I can't wait to read the interview. I'm also interested in the Alg II end of course exam, so any information would be greatly appreciated.

jackie--

I can't wait either. I've completed the first draft of the questions and they pretty much cover the gamut of issues facing most math educators today. Prof. Steen is extremely eloquent but I have no idea how he will respond to these! He will need time to reply thoughtfully as I know he will...

I may also ask him for more resources for the Alg 2 assessment since many are very interested in seeing sample problems. Some of the links do give examples and some open-ended questions. The content and standards are interesting. When you have time, download and print these and refer to them frequently. You know that curriculum people, administrators and chairpeople/supervisors will be requiring that soon anyway! After all, this constitutes a quasi-national curriculum for Algebra 2, at least for all the participating districts in those nine states. This is happening so rapidly, many are being caught by surprise.

Definitely a must read. I'll be sure to tune in.

Thanks. I've found some resources online re: the Alg II test. Could I ask a favor and request links to relevant materials when you post the interview?

tony, jackie--

I don't want to overwhelm Prof. Steen with too many questions, but it just occurred to me that as readers comment on this 'preview', they may suggest some great questions that I never thought of. Oh well, there's always next time...

Too bad this preview is not carnivalized....

I think I want to listen to answers to questions that you think are important.

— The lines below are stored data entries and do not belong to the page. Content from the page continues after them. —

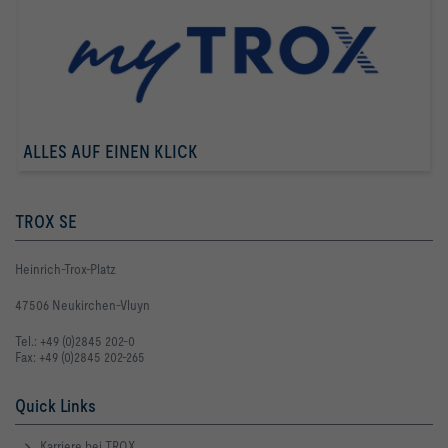
ALLES AUF EINEN KLICK
TROX SE
Heinrich-Trox-Platz
47506 Neukirchen-Vluyn
Tel.: +49 (0)2845 202-0
Fax: +49 (0)2845 202-265
Quick Links
Karriere bei TROX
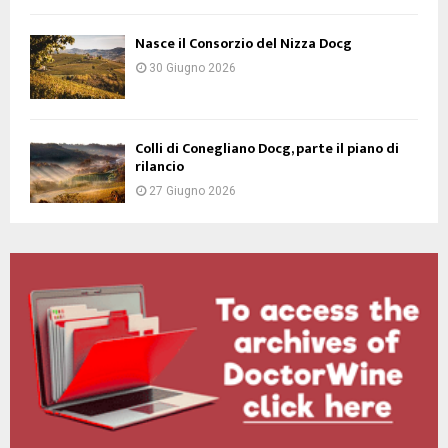
Nasce il Consorzio del Nizza Docg
30 Giugno 2026
Colli di Conegliano Docg, parte il piano di
rilancio
27 Giugno 2026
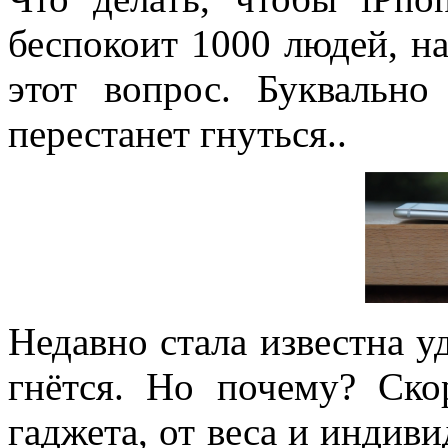
беспокоит 1000 людей, н
этот вопрос. Буквальн
перестанет гнуться..
Недавно стала известна у
гнётся. Но почему? Ско
гаджета, от веса и индив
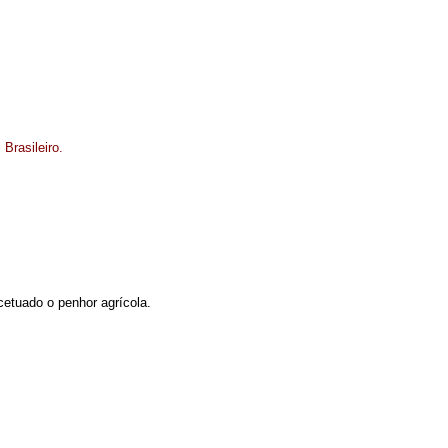
 Brasileiro.
xcetuado o penhor agrícola.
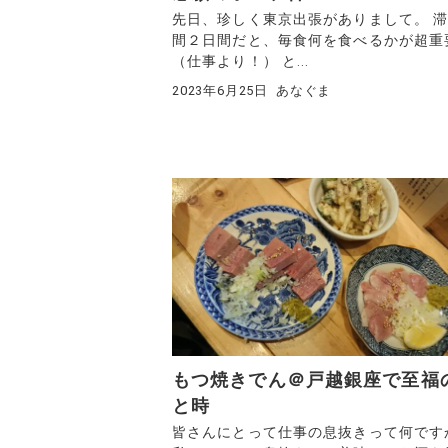
先日、珍しく東京出張がありまして。 
間２日間だと、毎食何を食べるかが超重
（仕事より！） と...
2023年6月25日
あなぐま
もつ焼きでん＠戸越銀座で至福
と時
皆さんにとって仕事の息抜きって何です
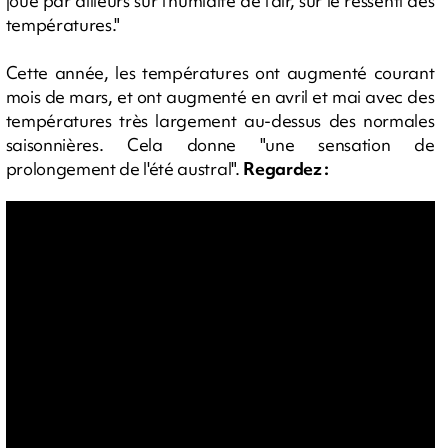
joue par ailleurs sur l'humidité de l'air, sur le ressenti des
températures."
Cette année, les températures ont augmenté courant
mois de mars, et ont augmenté en avril et mai avec des
températures très largement au-dessus des normales
saisonnières. Cela donne "une sensation de
prolongement de l'été austral".
Regardez :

It's a fascinating opportunity.

Maybe one day you can tell us how it came about?

jonathan--

Actually I just posted a link to this 'preview' in the post that I sent to the latest Carnival several days ago. I would greatly appreciate it if you and other math and edu-bloggers could let everyone know that the interview process is coming along very well and we'll probably publish sometime during the week. Prof. Steen is a meticulous writer, is deeply thoughtful and one who weighs his words carefully so I don't want to rush the process!

As far as how the interview evolved...

As I did with Dr. Schmidt (of TIMSS) renown), I simply ASKED! I may have more to say about this in the preface to the interview, but Prof. Steen was delighted to have such a dialog. This really can be a productive direction for some bloggers. At that moment, I stopped viewing myself as a math educator with opinions and recognized that journalism can be an important part of blogging. Part of journalism is conducting interviews and it's an aspect of blogging I consider exciting.

If you have any more thoughts about how we can spread the word about this interview, I would appreciate it. My questions bear on some of the important issues facing math educators today and Prof. Steen has indicated that he will tackle all of them!

OK, so real questions?

before school, elementary, middle school, secondary, undergrad;

gifted, above average, middle, below, and far below;

I see 5x5, 25 places to focus. Where's the biggest problem? Which is the easiest to improve?

Your hobby-horse (in several colors): national curricula? national standards? national assessment? national certification for teachers?